### WHAT IS NEEDED
Select and copy every line in the entries below that contains the word "facturación". Case counts, so uppercase and lowercase letters must match.

### SOURCE MATERIAL
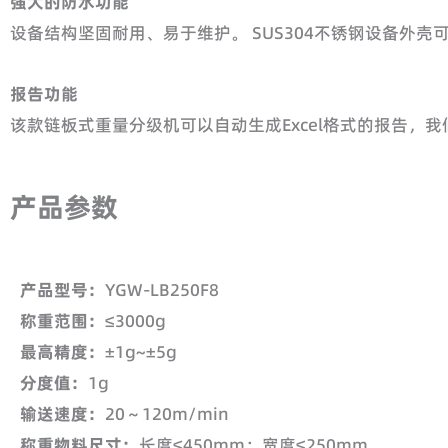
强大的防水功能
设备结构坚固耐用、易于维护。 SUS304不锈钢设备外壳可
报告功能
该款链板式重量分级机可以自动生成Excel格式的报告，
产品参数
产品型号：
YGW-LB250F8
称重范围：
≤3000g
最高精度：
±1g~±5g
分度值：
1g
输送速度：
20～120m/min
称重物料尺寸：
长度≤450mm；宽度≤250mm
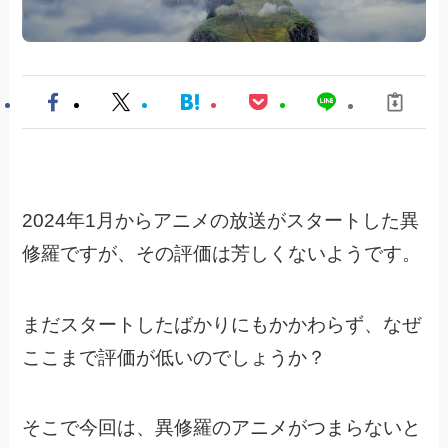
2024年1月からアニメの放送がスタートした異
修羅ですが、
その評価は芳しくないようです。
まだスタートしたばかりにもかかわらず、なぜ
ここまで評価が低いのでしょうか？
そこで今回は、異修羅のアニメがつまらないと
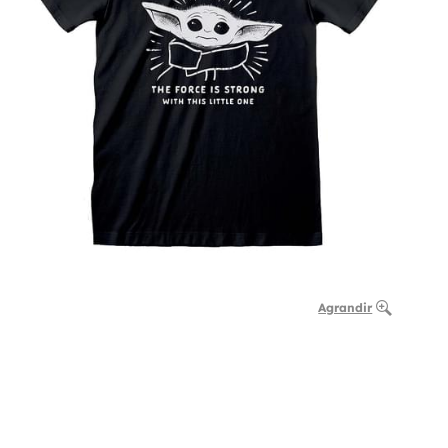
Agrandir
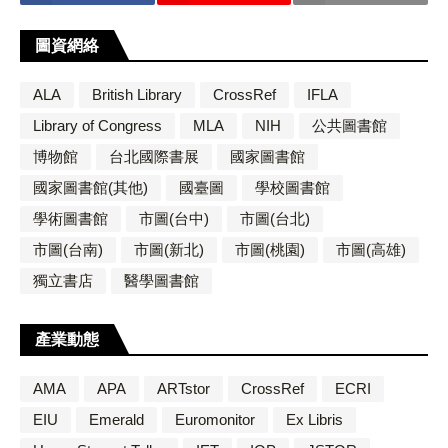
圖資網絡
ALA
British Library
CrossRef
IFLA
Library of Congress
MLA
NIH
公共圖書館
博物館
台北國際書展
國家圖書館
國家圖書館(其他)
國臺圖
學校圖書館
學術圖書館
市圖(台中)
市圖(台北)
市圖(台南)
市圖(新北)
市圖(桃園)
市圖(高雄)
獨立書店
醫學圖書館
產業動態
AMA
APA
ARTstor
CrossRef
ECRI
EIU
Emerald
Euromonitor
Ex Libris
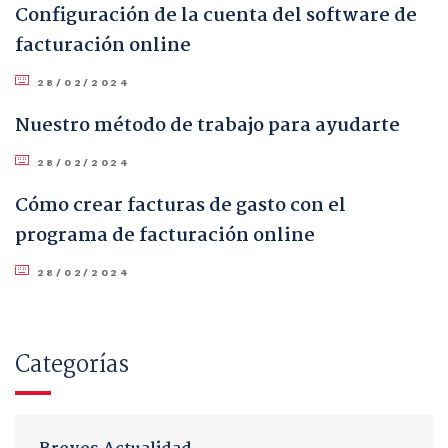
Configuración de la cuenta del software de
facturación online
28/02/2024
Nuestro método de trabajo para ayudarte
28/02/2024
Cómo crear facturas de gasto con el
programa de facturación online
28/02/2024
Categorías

---

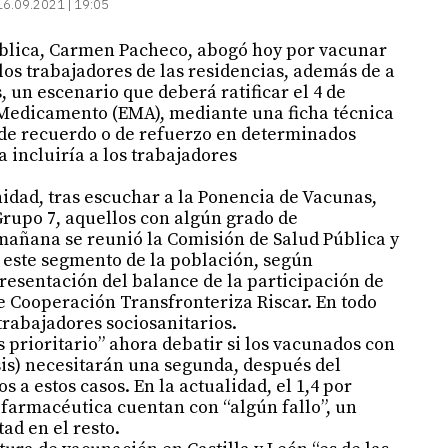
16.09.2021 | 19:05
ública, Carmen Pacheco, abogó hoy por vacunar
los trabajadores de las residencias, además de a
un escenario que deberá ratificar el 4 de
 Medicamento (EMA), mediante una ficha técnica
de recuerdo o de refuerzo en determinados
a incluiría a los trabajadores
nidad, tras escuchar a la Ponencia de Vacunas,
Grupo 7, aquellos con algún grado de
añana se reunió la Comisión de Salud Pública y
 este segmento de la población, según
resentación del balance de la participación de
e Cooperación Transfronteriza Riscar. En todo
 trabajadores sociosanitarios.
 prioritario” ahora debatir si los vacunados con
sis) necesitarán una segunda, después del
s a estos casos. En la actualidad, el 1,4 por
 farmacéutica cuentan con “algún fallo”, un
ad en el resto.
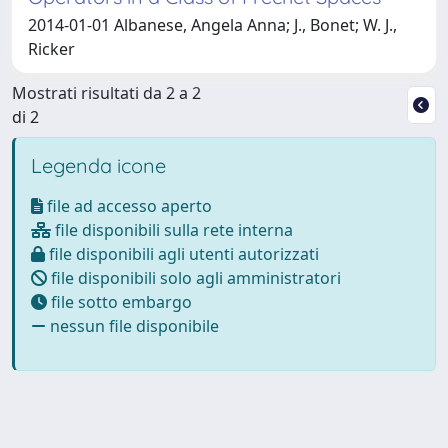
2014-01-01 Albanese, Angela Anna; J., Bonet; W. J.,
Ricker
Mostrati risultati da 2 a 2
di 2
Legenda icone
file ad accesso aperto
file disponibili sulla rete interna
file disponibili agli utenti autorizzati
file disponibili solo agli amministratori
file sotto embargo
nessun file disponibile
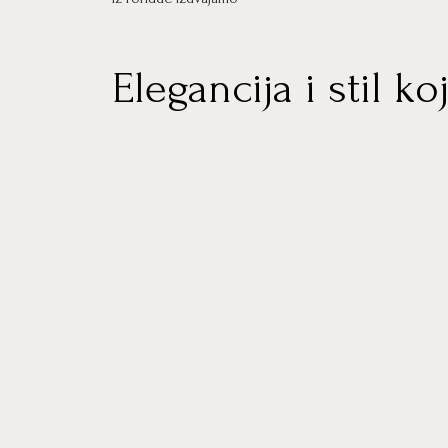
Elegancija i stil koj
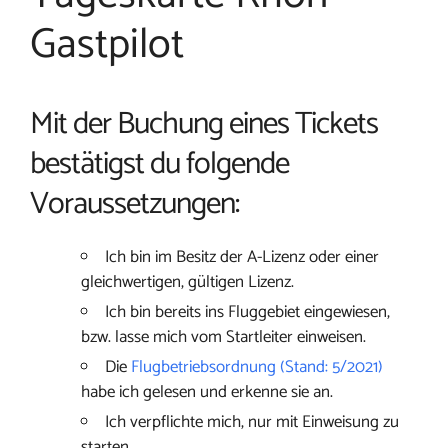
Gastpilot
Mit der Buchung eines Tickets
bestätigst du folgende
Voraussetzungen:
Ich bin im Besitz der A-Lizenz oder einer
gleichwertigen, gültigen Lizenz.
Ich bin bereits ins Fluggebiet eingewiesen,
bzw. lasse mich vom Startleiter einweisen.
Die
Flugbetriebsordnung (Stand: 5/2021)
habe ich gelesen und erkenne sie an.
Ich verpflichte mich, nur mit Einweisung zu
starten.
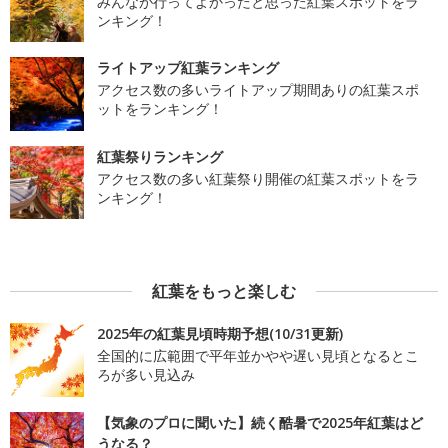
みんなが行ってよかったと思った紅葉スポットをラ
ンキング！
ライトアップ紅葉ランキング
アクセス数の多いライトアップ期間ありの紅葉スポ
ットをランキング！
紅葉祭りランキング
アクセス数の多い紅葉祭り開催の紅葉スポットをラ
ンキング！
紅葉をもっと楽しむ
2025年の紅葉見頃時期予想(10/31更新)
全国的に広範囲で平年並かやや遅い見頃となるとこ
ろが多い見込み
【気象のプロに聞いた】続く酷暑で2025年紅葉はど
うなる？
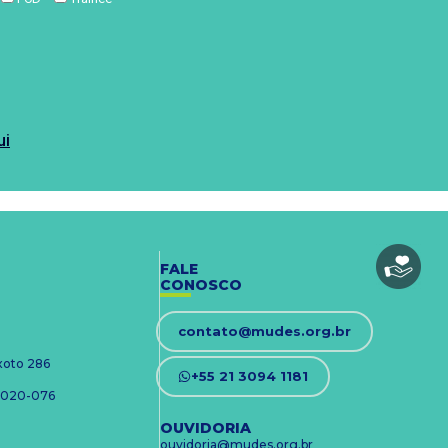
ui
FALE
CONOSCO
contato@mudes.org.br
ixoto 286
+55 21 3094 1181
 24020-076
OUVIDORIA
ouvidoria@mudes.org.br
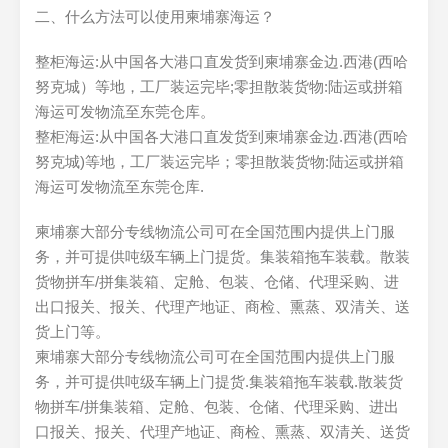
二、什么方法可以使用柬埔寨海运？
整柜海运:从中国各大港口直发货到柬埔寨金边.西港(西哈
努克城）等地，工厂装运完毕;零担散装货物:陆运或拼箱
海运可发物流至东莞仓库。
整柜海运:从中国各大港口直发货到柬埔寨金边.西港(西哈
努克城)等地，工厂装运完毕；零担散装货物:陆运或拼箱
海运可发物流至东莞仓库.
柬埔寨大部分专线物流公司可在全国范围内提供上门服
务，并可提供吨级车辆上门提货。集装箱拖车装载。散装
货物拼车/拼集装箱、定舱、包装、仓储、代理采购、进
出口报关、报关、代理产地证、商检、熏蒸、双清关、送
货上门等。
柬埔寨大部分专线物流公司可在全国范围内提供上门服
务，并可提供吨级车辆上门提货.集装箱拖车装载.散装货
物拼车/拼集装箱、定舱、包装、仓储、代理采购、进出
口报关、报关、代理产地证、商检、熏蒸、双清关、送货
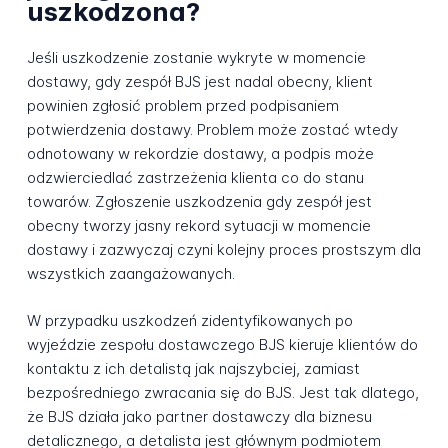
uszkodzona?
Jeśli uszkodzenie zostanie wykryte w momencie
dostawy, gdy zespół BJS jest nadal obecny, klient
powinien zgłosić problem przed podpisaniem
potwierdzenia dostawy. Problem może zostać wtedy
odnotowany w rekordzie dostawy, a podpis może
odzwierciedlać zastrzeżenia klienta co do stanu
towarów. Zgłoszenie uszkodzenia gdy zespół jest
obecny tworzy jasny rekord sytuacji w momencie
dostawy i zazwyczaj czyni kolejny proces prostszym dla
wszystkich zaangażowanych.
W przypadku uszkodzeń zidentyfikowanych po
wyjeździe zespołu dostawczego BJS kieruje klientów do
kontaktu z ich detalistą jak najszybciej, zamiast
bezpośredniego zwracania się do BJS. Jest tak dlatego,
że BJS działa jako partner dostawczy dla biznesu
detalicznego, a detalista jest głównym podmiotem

### TASK ANSWER
facturación online
programa de facturación online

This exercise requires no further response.